With the house not having been able to open to visitors for a large portion of the year, and the grounds now operating under a pre-booked ticketed entry system to help manage visitor flow, income to support the preservation of the estate and Chatsworth’s educational arm has been impacted, as Sally explains.
“Christmas is usually one of our busiest times. Not only are we feeling the impact of not being able to open parts of the visitor offer, we have had to open with limited numbers to ensure our colleagues at work, visitors and local community are all safe...
“It does have a financial impact and we are having to think creatively and innovatively. We are never going to get back those months when we weren’t able to open some or all of the visitor offer and we need to think about how we can sustain things longer term and keep moving forward and welcoming people safely to Chatsworth.”
At Sewerby Hall and Gardens in East Yorkshire, the house normally hosts various activity sessions on December weekends and over the Christmas holiday period. In a Tier 3 area, it is currently closed but there are self-led festive trails for visitors to enjoy in the grounds. This year, there were plans to expand on the Christmas offering with a winter woodland event featuring costumed actors in the gardens, but that has been cancelled.
“Christmas isn’t actually one of our busiest times,” says general manager Marie Gascoigne. “It’s a time that we’re working to grow hence why we were planning the event this year.

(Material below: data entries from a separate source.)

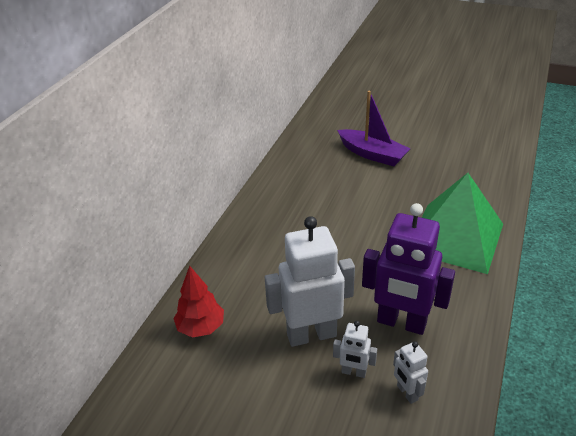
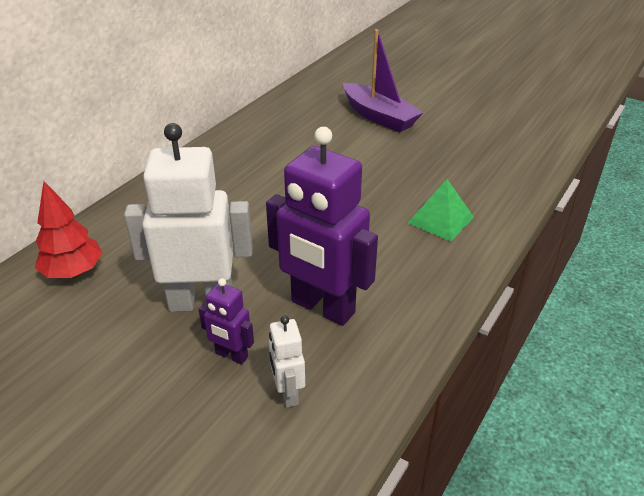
camera: 10 degrees right, 0 degrees up
(353, 372) = (231, 355): white robot -> purple robot
(455, 237) = (440, 220): green pyramid -> green pyramid, size x0.47

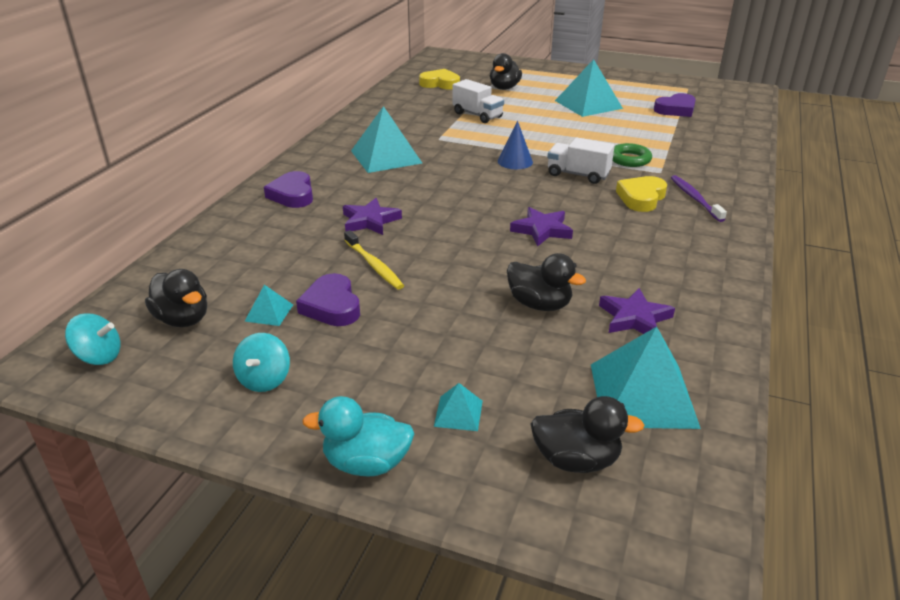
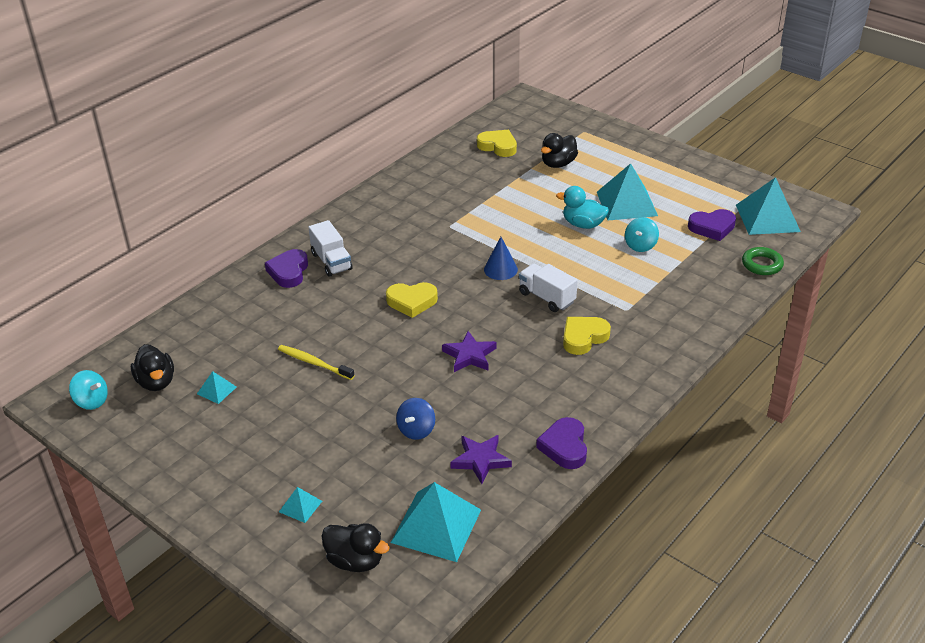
camera: 20 degrees right, 5 degrees up
(264, 380) = (188, 447): turquoise spinning top -> turquoise spinning top (640, 245)
(332, 306) = (263, 395): purple heart -> purple heart (564, 447)
(366, 463) = (222, 526): turquoise duck -> turquoise duck (583, 224)
(370, 221) = (335, 315): purple star -> none
(374, 265) = (314, 363): yellow toothbrush -> yellow toothbrush turned 135 degrees clockwise
(386, 157) = (389, 241): turquoise pyramid -> turquoise pyramid (767, 218)
(445, 198) = (412, 302): none -> yellow heart
(477, 115) = (506, 200): white truck -> white truck (331, 261)
(539, 304) = (416, 430): black duck -> blue spinning top
(629, 159) = (610, 288): green ring -> green ring (762, 264)
(695, 198) = (632, 349): purple toothbrush -> none

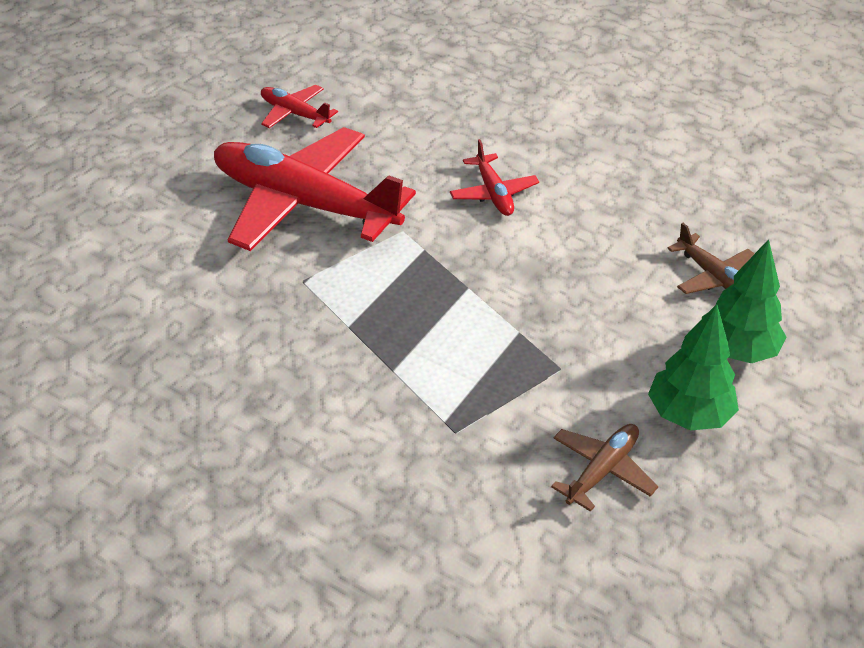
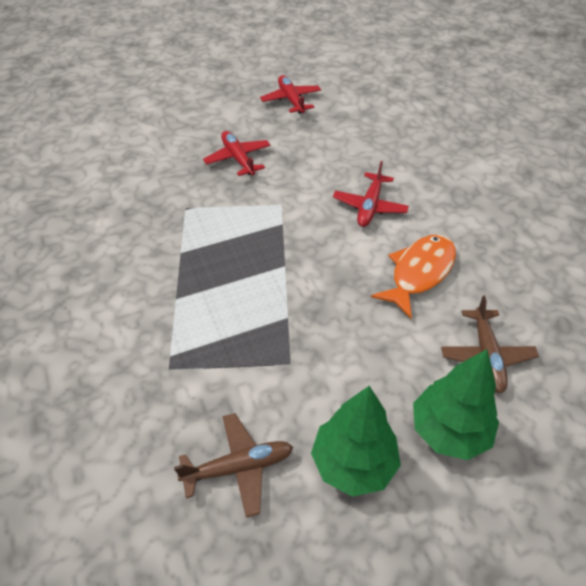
camera: 35 degrees right, 5 degrees up
(304, 204) = (238, 159): red plane -> red plane, size x0.45
(597, 234) = (419, 273): none -> orange fish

“We are looking to develop Christmas so we’ve kind of taken one step forward and two steps back at the moment.”
Over in Leeds, the picture is also challenging for Harewood House. Jane Marriott, director of the Harewood House Trust, says there has been “significant” financial losses, as well as redundancies. The support of members combined with financial assistance through the Culture Recovery Fund and National Lottery Heritage Fund has been a “lifeline”, she says.
Since 2017, Harewood has offered immersive Christmas experiences for visitors over the festive period but the installation planned for this year has been postponed. In an area currently under Tier 3 restrictions, the house itself is not open, though outside there is a lit walk through the grounds and a Father Christmas experience.
“By October, we knew that we were still going to be in a deficit this year but felt like at least we had a cautious sense of optimism that we were on the road to recovery,” Jane says.
“And then of course Christmas having to be postponed and closing the doors to the house has put us back a step and we’re faced yet again with unimaginable losses and trying to work out how as a charity we adapt to make sure the offer is still there and we keep our members and supporters whilst trying to generate more income.”
Though coronavirus measures are set to continue into next year, bringing with them uncertainty for the houses and their events programmes and an impact on travel and tourism, both domestic and overseas, there is a sense of cautious optimism for 2021.
Harewood is due to celebrate its 250th anniversary and Jane says its role within the community is not to be underestimated. “I think that’s one of the key things we’ve learnt this year, how important places like Harewood are to the community. I think this kind of landscape can really reinvigorate people and give us all a moment to forget the pressures and stresses of life, take a deep breath and escape.”
For many, Abbi agrees, the pandemic has meant rediscovering what’s on the doorstep and she’s hopeful local people will continue to support country houses and their programmes into 2021 and beyond.
“The biggest challenge is going to be around the fact that I don’t think we’ll see the overseas market back to 2019 levels for a couple of years...But we hope we will see that loyalty of local audiences continue and people in our local vicinity will keep coming, using and enjoying Castle Howard. I think the experience economy is going to explode next year. And people will really value spending time with friends and family.”